The NSW Government is looking for assistance with expert advice and recommendations on migration strategies; Expert advice and recommendations on future data centre operating and governance models, including industry best practices such as ITIL; Assistance with business cases, requirements definition, project documentation, operation documentation, and other key strategic documents; And services to assist with actual migration activities such as enterprise architecture and design, analysis, configuration management databases (CMDB), capacity planning and management, migration tools, project planning, project management, logistics, installation, commissioning, testing, decommissioning and make good.

The news comes as the NSW Government several months ago revealed a new wide-ranging ICT strategy, which it said was slated to make it “the leader in ICT” when it came to public sector service delivery and the development of the state’s technology sector as a whole.

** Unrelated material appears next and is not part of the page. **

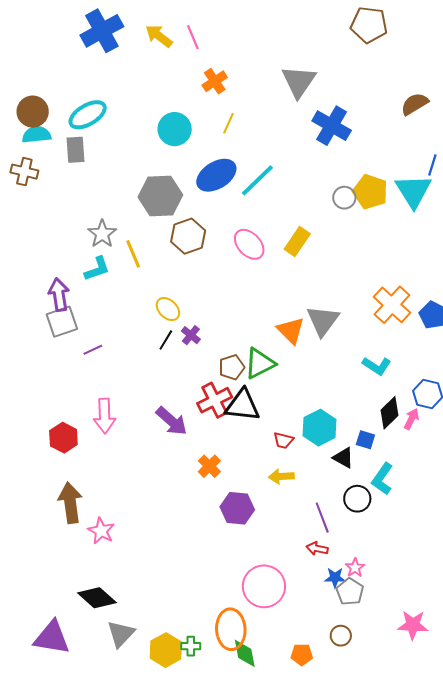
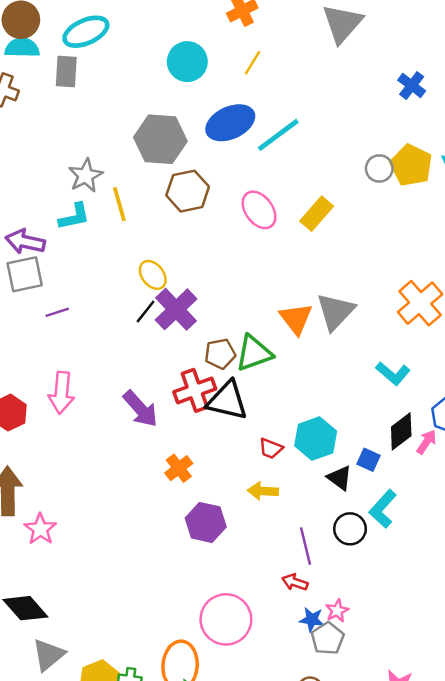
blue cross: (332, 126) -> (412, 86), moved, size x0.6
purple arrow: (59, 295) -> (25, 242), turned -76
purple cross: (191, 335) -> (176, 309), size x1.8

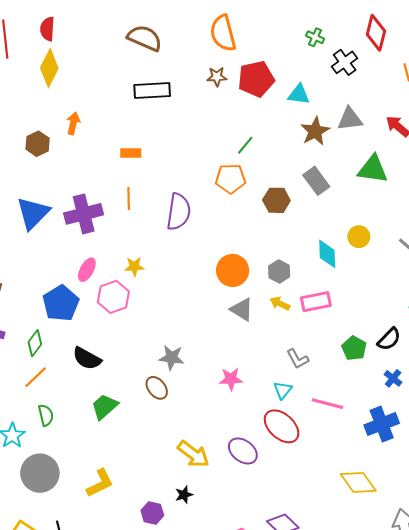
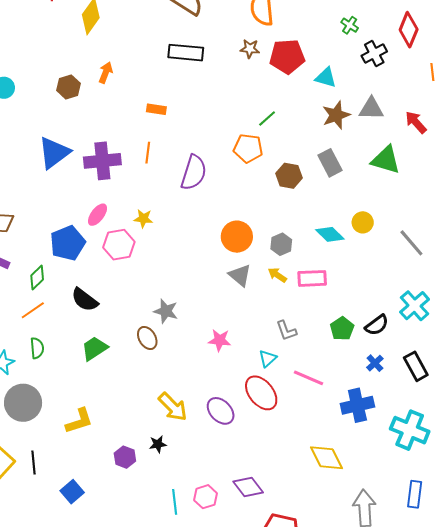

“We are committed to making it easier for NSW citizens to interact with Government, to harness the opportunities provided by ICT to improve Government operations and to develop the ICT industry in NSW,” said Pearce. “The NSW Liberals & Nationals are committed to improving service delivery for residents in NSW, who expect fast, efficient and timely services. The NSW Government is committed to driving growth and investment in Western Sydney and the Illawarra and this news reaffirms our commitment to providing the necessary infrastructure and growth in ICT.”

I love the fact that the NSW Premier’s Office has issued a memorandum forcing NSW departments and agencies to use the state’s brand-spanking new datacenter infrastructure. I fracking LOVE it. This is exactly the sort of thing which Australia’s state governments need to be doing right now. Centralised procurement and use of core IT infrastructure such as datacentre space is such a no-brainer, and every state government should be investigating it. It makes absolutely no sense for each tiny or even medium-sized department to be procuring their own datacentre space, and I wholeheartedly support the NSW Government’s strategy in this area.

Image credit: Whrelf Siemens, royalty free


  1. As much as you support it Renai (in principal its a no-brainer), the aim is to save money ultimately and this is yet to be proven.

    So unless it provides the same or better service (it should do) at the same or less cost (doubtful at present) then it’s not a win for taxpayers.

    Agencies have to find the funds to migrate existing facilities out of existing budgets. This is a significant cost. Even excluding those costs, the recurrent figures I’ve seen show some agencies may end up spending a lot more for a shared data centre service than they currently do now.

    No as I said, a great idea and no brainer, but if the implementation and continued operation costs more than current services, then that’s not a win. Shared ICT government services don’t have a good reputation throughout the country.

  2. Horses for courses Renai.
    If a small agency has been running their non-mission critical systems out of their local computer room, on the smell of an oily rag and meeting service level expectations then how do taxpayers save money by migration to a brand spanking new, tier 3 datacentre?
    Btw I agree that agencies should focus on their core service delivery and building/operating commodity ICT infrastructure isn’t one of them, however datacentre consolidation is not necessarily going to save taxpayer dollars.
    Disregarding the pure hosting costs, the other problem for agency CIOs is that if they’ve been running these systems with minimal staff then looking for a provider to manage their systems is probably going to cost more.